Inside Out and Outside In

John Haber
in New York City

End Station, Lever Labyrinth, and Mike Bouchet

Make It Now: Sculpture in New York

When summer begins, all of New York seems gorgeously exposed to the elements. Between the long sunlit evenings and the relative dearth of natives, I like to feel that I can have it all to myself. I look forward especially to the summer sculpture in so many city parks, as an excuse to explore well beyond Chelsea's artificial lights and new-media darkness.

Of course, if one is impatient for sculpture outdoors, one can always look for installations that bring the outside in. With End Station, Michael Elmgreen and Ingar Dragset recreate a subway line that could never have existed—and a decade in New York history that made the gallery scene contentious. With Lever Labyrinth, Peter Wegner continues the art-world's paper trail in Midtown, while The New York Dirty Room, by Mike Bouchet, stinks up a Soho landmark. Michael Elmgreen and Ingar Dragset's End Station (Bohen Foundation, 2005)

Does this mean that urban art has to play dirty? Perhaps it always has, but a summer group show, "Make It Now," lets emerging artists evoke a visceral, socially divided New York City.

Last stop

Ready to hide from the New York sun, to a hidden New York? The Bohen Foundation does just that. The interior, by Lot-Ek (get it?) makes the entirety of the surrounding streets part of its form and function. Its floor gratings, metal tracks, and two-story architecture echo everything from the sidewalks, streets, warehouses, and mysteries below to the remnants of the High Line above before it becomes a park.

For months now the reclusive foundation has appeared at first glance to exhibit nothing at all, the perfect expression of its austerity and short hours. The metal office cubicles have slid across those interior tracks, away from the often-darkened windows, leaving the main floor as bare as possible. Downstairs, however, Michael Elmgreen and Ingar Dragset, two Berlin-based artists, dig deeper still for a second set of tracks. End Station summons up as many memories as the first set, but with far less function. I guess that means one must call it art. The artists have even called another proposed work their Monument to Short Term Memory.

Descending the stairs, themselves so easy to overlook by the rear wall, one finds oneself on the platform of a subway to nowhere. I could not stop myself from peering down the tunnel for the train that will never come—although at least I might get a seat. I looked cautiously about for faces to relieve the emptiness or to terrorize the sunless enclosure. I wondered if I had the right platform, only to remind myself that both platforms overlook a single track, and no one can ever reach the far side without descending across it. I thought about it, but clambering into the art sounded only marginally more tempting than touching the third rail.

* _Information given_
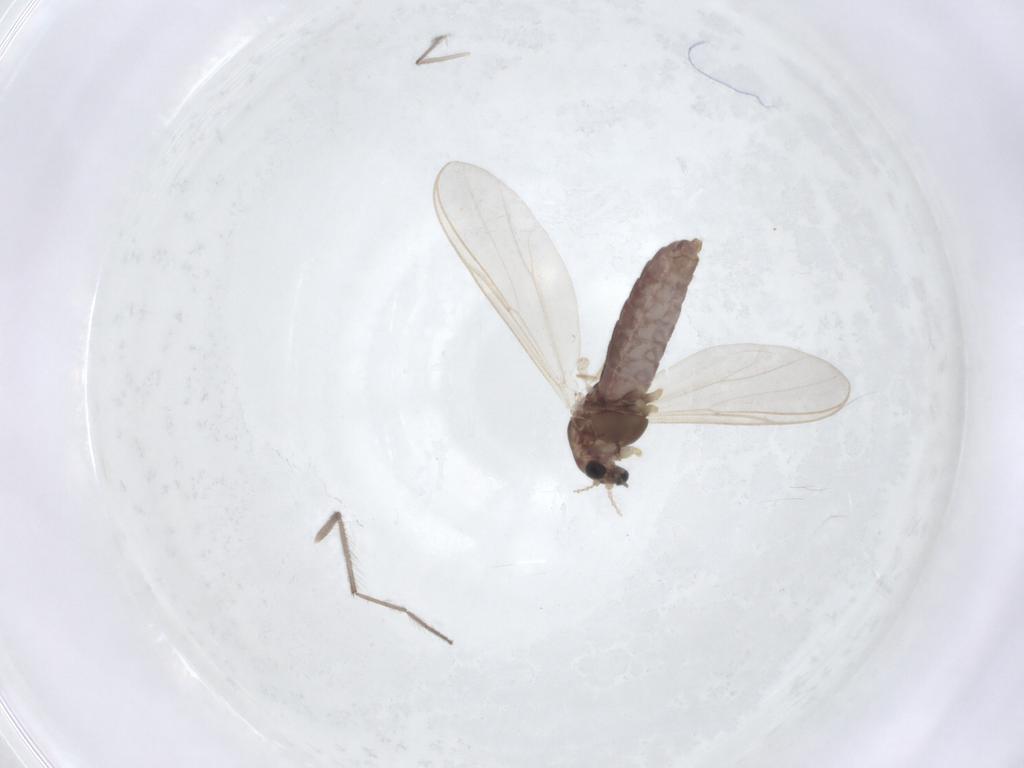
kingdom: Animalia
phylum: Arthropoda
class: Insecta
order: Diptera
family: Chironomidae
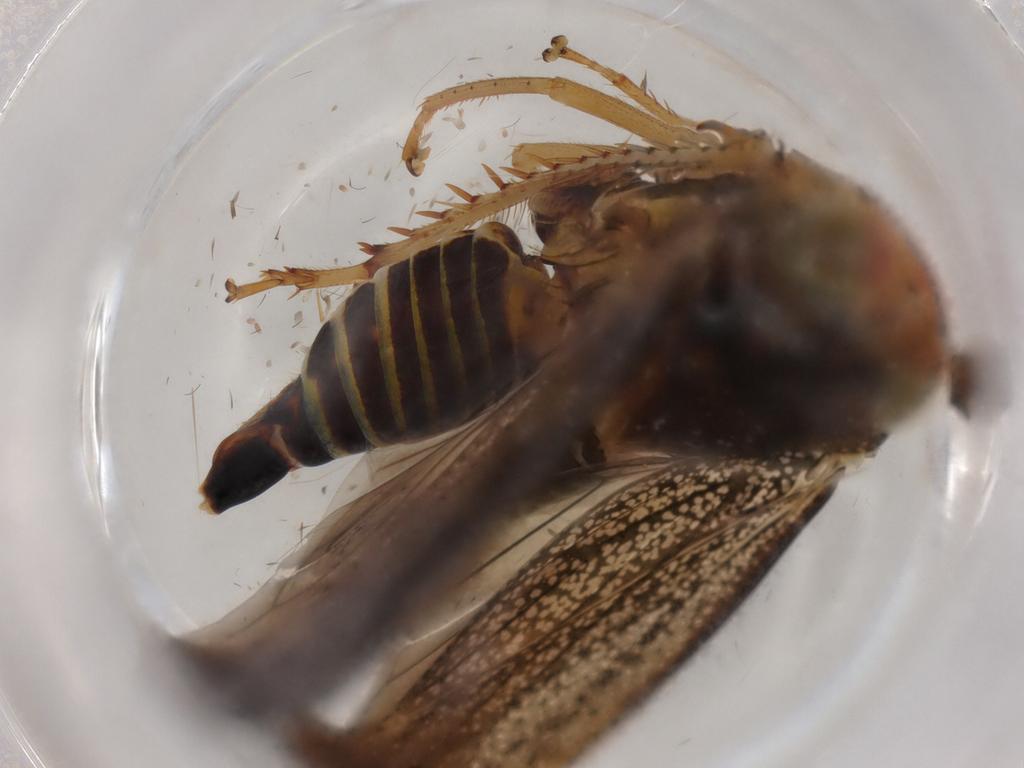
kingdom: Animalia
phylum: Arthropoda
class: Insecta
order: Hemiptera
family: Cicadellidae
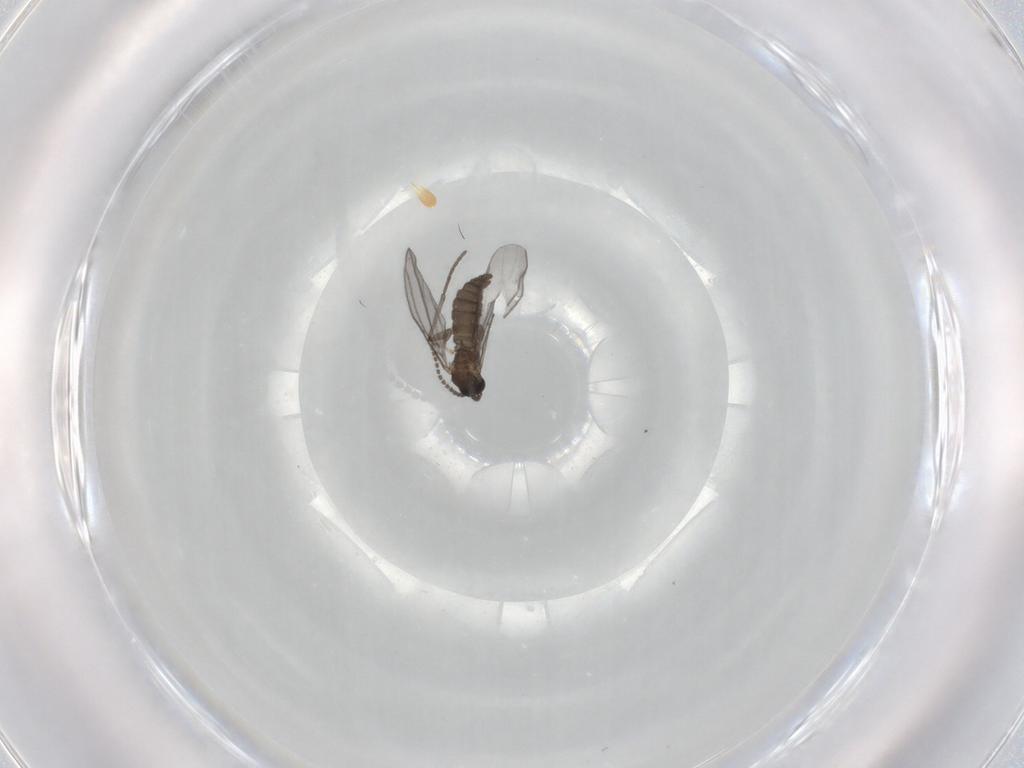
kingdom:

---

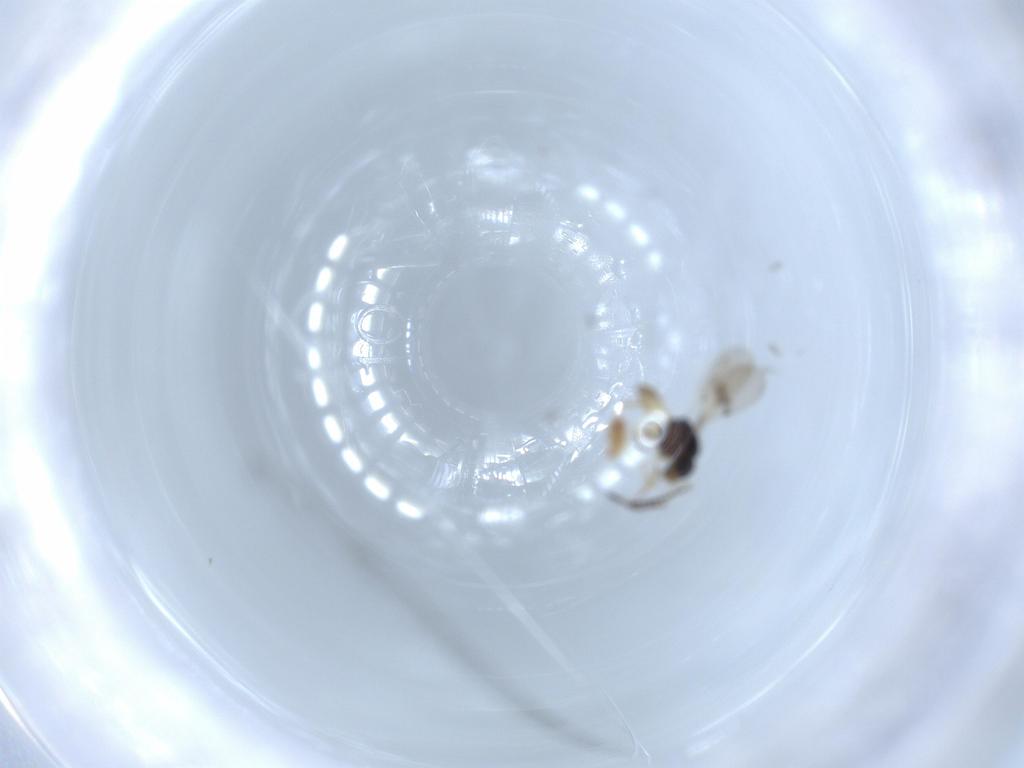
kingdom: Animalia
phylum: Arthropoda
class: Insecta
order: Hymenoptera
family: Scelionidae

* _What is asked_
A. Rewrite the part of the sculpture review that begins at "Inside Out and" and stops after "and new-media darkness.", swapping "summer" for "winter".
B. Please name who created the interior of the Bohen Foundation, according to the sculpture review.
The records are drawn from a separate source.

* _Solutions per task_
A.
Inside Out and Outside In

John Haber
in New York City

End Station, Lever Labyrinth, and Mike Bouchet

Make It Now: Sculpture in New York

When winter begins, all of New York seems gorgeously exposed to the elements. Between the long sunlit evenings and the relative dearth of natives, I like to feel that I can have it all to myself. I look forward especially to the winter sculpture in so many city parks, as an excuse to explore well beyond Chelsea's artificial lights and new-media darkness.

B. Lot-Ek